WELL, DANG: It looks as if the Times Literary Supplement review of Jim Bennett’s new book isn’t going to be available online to nonsubscribers, at least not today. But North Sea Diaries has a bit of it. And I’ve got a bit more below — click “read more” to read it.


Excerpt from

Kenneth Minogue’s TLS review:

The Anglosphere interests Bennett no less than the scientific future, and he devotes a great deal of space to explaining how it developed its remarkable features. The scholarly sympathiser with the argument will follow these pages with his heart in his mouth, but while some of it is heavy going and many of the judgements heavily generalised, Bennett avoids disaster. Individualism, magna carta, the common law, habeas corpus and the 1688 revolution all turn up. I rather like his idea that slavery was a basically un-English practice, a foreign temptation that we soon threw off, but this may appeal merely because it makes me feel good.

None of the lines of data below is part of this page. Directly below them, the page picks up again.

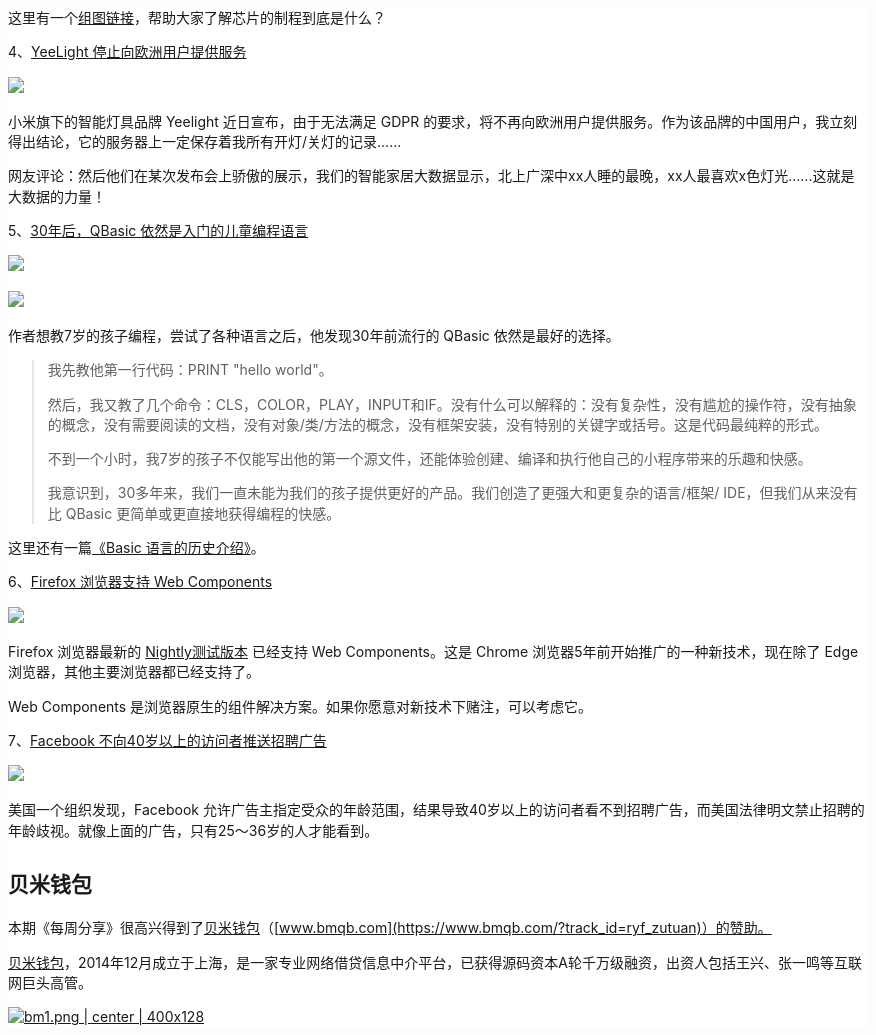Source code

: 这里有一个[组图链接](http://www.semiinsights.com/s/bdt/15/25658.shtml)，帮助大家了解芯片的制程到底是什么？

4、[YeeLight 停止向欧洲用户提供服务](http://gdprhallofshame.com/7-sorry-your-light-bulbs-and-gdpr-dont-work/)

![](https://www.wangbase.com/blogimg/asset/201806/bg2018060805.jpg)

小米旗下的智能灯具品牌 Yeelight 近日宣布，由于无法满足 GDPR 的要求，将不再向欧洲用户提供服务。作为该品牌的中国用户，我立刻得出结论，它的服务器上一定保存着我所有开灯/关灯的记录......

网友评论：然后他们在某次发布会上骄傲的展示，我们的智能家居大数据显示，北上广深中xx人睡的最晚，xx人最喜欢x色灯光......这就是大数据的力量！

5、[30年后，QBasic 依然是入门的儿童编程语言](http://www.nicolasbize.com/blog/30-years-later-qbasic-is-still-the-best/)

![](https://www.wangbase.com/blogimg/asset/201806/bg2018060806.jpg)

![](https://www.wangbase.com/blogimg/asset/201806/bg2018060808.jpg)

作者想教7岁的孩子编程，尝试了各种语言之后，他发现30年前流行的 QBasic 依然是最好的选择。

> 我先教他第一行代码：PRINT "hello world"。
> 
> 然后，我又教了几个命令：CLS，COLOR，PLAY，INPUT和IF。没有什么可以解释的：没有复杂性，没有尴尬的操作符，没有抽象的概念，没有需要阅读的文档，没有对象/类/方法的概念，没有框架安装，没有特别的关键字或括号。这是代码最纯粹的形式。
> 
> 不到一个小时，我7岁的孩子不仅能写出他的第一个源文件，还能体验创建、编译和执行他自己的小程序带来的乐趣和快感。
> 
> 我意识到，30多年来，我们一直未能为我们的孩子提供更好的产品。我们创造了更强大和更复杂的语言/框架/ IDE，但我们从来没有比 QBasic 更简单或更直接地获得编程的快感。

这里还有一篇[《Basic 语言的历史介绍》](http://www.nicolasbize.com/blog/30-years-later-qbasic-is-still-the-best/)。

6、[Firefox 浏览器支持 Web Components](https://www.cnet.com/news/mozilla-firefox-joins-chrome-safari-making-it-easier-to-build-sophisticated-websites/)

![](https://www.wangbase.com/blogimg/asset/201806/bg2018060809.jpg)

Firefox 浏览器最新的 [Nightly测试版本](https://twitter.com/FirefoxNightly/status/1001104178146611202) 已经支持 Web Components。这是 Chrome 浏览器5年前开始推广的一种新技术，现在除了 Edge 浏览器，其他主要浏览器都已经支持了。

Web Components 是浏览器原生的组件解决方案。如果你愿意对新技术下赌注，可以考虑它。

7、[Facebook 不向40岁以上的访问者推送招聘广告](https://projects.propublica.org/graphics/facebook-job-ads)

![](https://www.wangbase.com/blogimg/asset/201806/bg2018060810.jpg)

美国一个组织发现，Facebook 允许广告主指定受众的年龄范围，结果导致40岁以上的访问者看不到招聘广告，而美国法律明文禁止招聘的年龄歧视。就像上面的广告，只有25～36岁的人才能看到。

## 贝米钱包

本期《每周分享》很高兴得到了[贝米钱包](https://www.bmqb.com/?track_id=ryf_zutuan)（[www.bmqb.com](https://www.bmqb.com/?track_id=ryf_zutuan)）的赞助。

[贝米钱包](https://www.bmqb.com/?track_id=ryf_zutuan)，2014年12月成立于上海，是一家专业网络借贷信息中介平台，已获得源码资本A轮千万级融资，出资人包括王兴、张一鸣等互联网巨头高管。

[![bm1.png | center | 400x128](https://www.wangbase.com/blogimg/asset/201806/bg2018060811.png "")](https://www.bmqb.com/?track_id=ryf_zutuan)
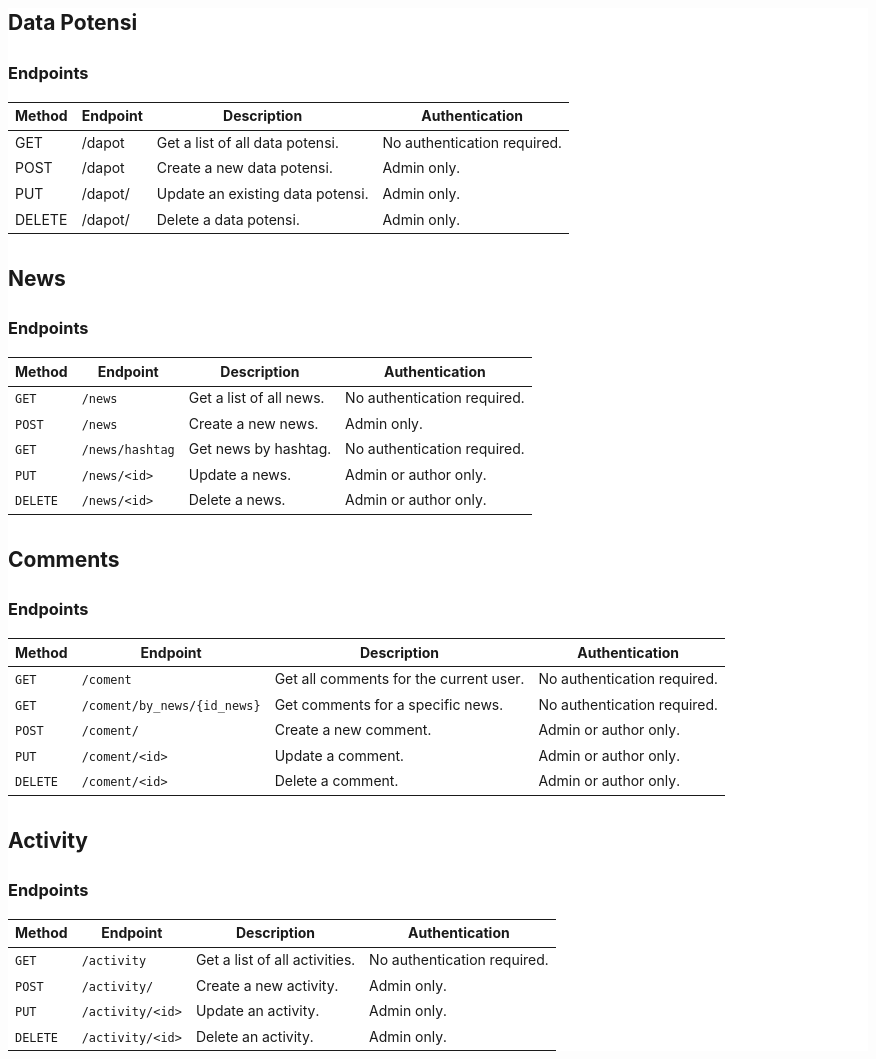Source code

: 
## Data Potensi
### Endpoints

| Method | Endpoint | Description | Authentication|
|---|---|---|---|
| GET | /dapot | Get a list of all data potensi. | No authentication required. |
| POST | /dapot | Create a new data potensi. | Admin only. |
| PUT | /dapot/<id> | Update an existing data potensi. | Admin only. | 
| DELETE | /dapot/<id> | Delete a data potensi. | Admin only. |

## News
### Endpoints

| Method | Endpoint | Description | Authentication |
|---|---|---|---|
| `GET` | `/news` | Get a list of all news. | No authentication required. |
| `POST` | `/news` | Create a new news. | Admin only. |
| `GET` | `/news/hashtag` | Get news by hashtag. | No authentication required. |
| `PUT` | `/news/<id>` | Update a news. | Admin or author only. |
| `DELETE` | `/news/<id>` | Delete a news. | Admin or author only. |

## Comments
### Endpoints

| Method | Endpoint | Description | Authentication |
|---|---|---|---|
| `GET` | `/coment` | Get all comments for the current user. | No authentication required. |
| `GET` | `/coment/by_news/{id_news}` | Get comments for a specific news. | No authentication required. |
| `POST` | `/coment/` | Create a new comment. |  Admin or author only. |
| `PUT` | `/coment/<id>` | Update a comment. |  Admin or author only. |
| `DELETE` | `/coment/<id>` | Delete a comment. |  Admin or author only. |

## Activity
### Endpoints

| Method | Endpoint | Description | Authentication |
|---|---|---|---|
| `GET` | `/activity` | Get a list of all activities. | No authentication required. |
| `POST` | `/activity/` | Create a new activity. | Admin only. |
| `PUT` | `/activity/<id>` | Update an activity. | Admin only. |
| `DELETE` | `/activity/<id>` | Delete an activity. | Admin only. |
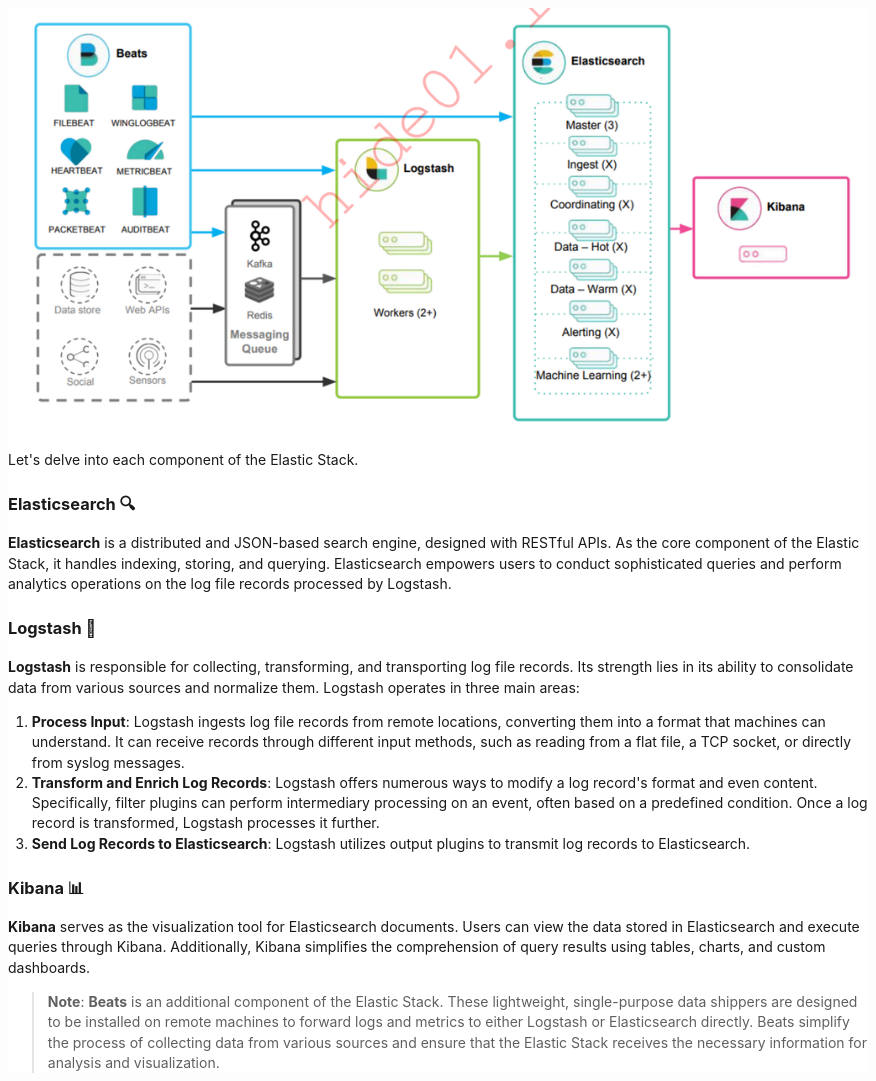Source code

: ![alt text](/assets/image-2.png)

Let's delve into each component of the Elastic Stack.

### Elasticsearch 🔍
**Elasticsearch** is a distributed and JSON-based search engine, designed with RESTful APIs. As the core component of the Elastic Stack, it handles indexing, storing, and querying. Elasticsearch empowers users to conduct sophisticated queries and perform analytics operations on the log file records processed by Logstash.

### Logstash 🚛
**Logstash** is responsible for collecting, transforming, and transporting log file records. Its strength lies in its ability to consolidate data from various sources and normalize them. Logstash operates in three main areas:
1. **Process Input**: Logstash ingests log file records from remote locations, converting them into a format that machines can understand. It can receive records through different input methods, such as reading from a flat file, a TCP socket, or directly from syslog messages.
2. **Transform and Enrich Log Records**: Logstash offers numerous ways to modify a log record's format and even content. Specifically, filter plugins can perform intermediary processing on an event, often based on a predefined condition. Once a log record is transformed, Logstash processes it further.
3. **Send Log Records to Elasticsearch**: Logstash utilizes output plugins to transmit log records to Elasticsearch.

### Kibana 📊
**Kibana** serves as the visualization tool for Elasticsearch documents. Users can view the data stored in Elasticsearch and execute queries through Kibana. Additionally, Kibana simplifies the comprehension of query results using tables, charts, and custom dashboards.

> **Note**: **Beats** is an additional component of the Elastic Stack. These lightweight, single-purpose data shippers are designed to be installed on remote machines to forward logs and metrics to either Logstash or Elasticsearch directly. Beats simplify the process of collecting data from various sources and ensure that the Elastic Stack receives the necessary information for analysis and visualization.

England appears as a “template society” whose moral features resulted from a fortunate conjunction of people and circumstances, especially, of course, the circumstance of insularity. Empire allowed the British to spread to the new world, and to bring many new peoples into their high trust societies, so that Bennett’s Anglosphere includes countries such as India, Pakistan and those of the Caribbean.

The recurring point in understanding the Anglosphere is that English rulers did not try to regulate and control every detail of its creations. In The New World of the Gothic Fox, Claudio Veliz (whom Bennett cites) brilliantly developed a contrast between the way the Castilians and the English colonised the new world. Spanish America became “an exceptionally centralized, homogeneous, and stable cultural entity” ruled absolutely from the centre. The contrast is with the largely unplanned liberty that allowed the English colonies in North America to be both vigorous and diverse. Tocqueville had made the same point in Democracy in America, recognising that it was their self-governing character that made the settlements of the Anglo-Americans so much more formidable than those of other Europeans.

Another aspect of this complex Anglosphere identity is described by Joao Carlos Espada in the Selzer book when he points to a distinctive feature of British life that he had not found in Southern Europe: “I would call it a sense of duty and self-control, which is gently combined with a sense of humour about oneself – as Karl Popper liked to say, an attitude of not taking oneself too seriously but a preparedness to take one’s duties seriously. “ (italics in text). . . . It is striking that in 1900, the basic vision of international relations distinguished technologically advanced Europe from non-European societies. A century later, in a more complex international world, the European Continent, with its heritage of bureaucratic absolutism and masterful conquerors, cannot but seem significantly different from us.

I hope that the TLS will wind up making the whole thing available online.